Now using globally_it_weighted_correlation and locally_it_weighted_correlation instead of pairwise_correlation.

keep_non_zero_percentage gains an argument, all, that defaults to FALSE to keep previous behavior. Setting all = TRUE means that the value must be non-zero in at least X% of all of the sample classes.

median_correlations gains a new argument, between_classes to generate the median values to samples in other classes. This causes the appearance of two more columns when set to TRUE. The default is FALSE, so hopefully this does not cause current code to misbehave, but I've bumped the version number as a warning.

Augmented correlations (weight = TRUE) should be much more useful and interpretable.
information_volume and correspondence calculations improved. Namely that information_volume is being scaled by the maximum.
correspondence by default does not consider presence of zeros in both samples to be informative, this can be changed by setting not_both = TRUE. The default is more useful in cases where there are lots of features and the data is sparse, and zeros are likely to happen by chance.
In addition to returning the cor matrix and keep matrix, pairwise_correlations now returns the raw correlations, and the weighting matrices info and correspondence so that each one can be examined.
The diagonal of info weighting corresponds to how many features a sample has compared to the sample with the most features.

Added two functions, information_volume and correspondence to calculate weights based on the amount of things that are non-zero in both things when doing pairwise correlation.
Added logical argument weight to pairwise_correlation to weight the correlations. If weight = TRUE, the diagonal will not be 1 anymore, but instead will reflect how many features out of the total are in that sample.

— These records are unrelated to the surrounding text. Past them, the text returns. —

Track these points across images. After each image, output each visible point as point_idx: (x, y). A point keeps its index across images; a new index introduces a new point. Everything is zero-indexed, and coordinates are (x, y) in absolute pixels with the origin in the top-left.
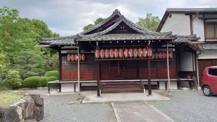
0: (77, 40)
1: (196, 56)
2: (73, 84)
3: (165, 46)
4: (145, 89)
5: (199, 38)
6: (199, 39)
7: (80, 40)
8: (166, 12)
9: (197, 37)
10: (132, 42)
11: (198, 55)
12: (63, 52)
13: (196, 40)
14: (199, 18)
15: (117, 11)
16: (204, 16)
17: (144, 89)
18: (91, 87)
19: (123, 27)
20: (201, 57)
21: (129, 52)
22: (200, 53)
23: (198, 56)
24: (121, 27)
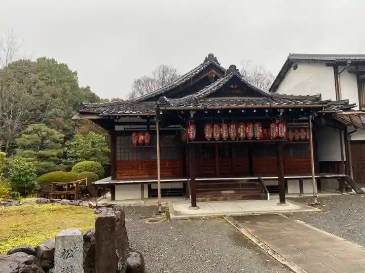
0: (161, 108)
1: (347, 135)
2: (140, 185)
3: (305, 118)
4: (270, 192)
5: (354, 105)
6: (355, 107)
7: (167, 108)
8: (289, 60)
9: (350, 104)
10: (255, 111)
11: (350, 133)
12: (118, 128)
13: (348, 109)
14: (350, 72)
15: (211, 56)
16: (357, 68)
17: (268, 194)
18: (171, 190)
19: (234, 86)
20: (355, 138)
21: (247, 129)
22: (356, 131)
23: (350, 135)
24: (232, 86)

A bug was discovered in median_correlations that meant the wrong sample ids might be added to the output data, making detection of real problems difficult

pairwise_correlation now uses cor internally directly, whereas previously it did a for loop to allow pairwise comparisons. This makes the correlations 3x faster.
count has been removed from the list returned by pairwise_correlation
new function pairwise_correlation_count to get the counts in each pairwise comparison

Changed correlation function to return a list instead of a matrix. This list contains the correlations (cor), counts in each correlation (count), and which points passed the criteria (keep).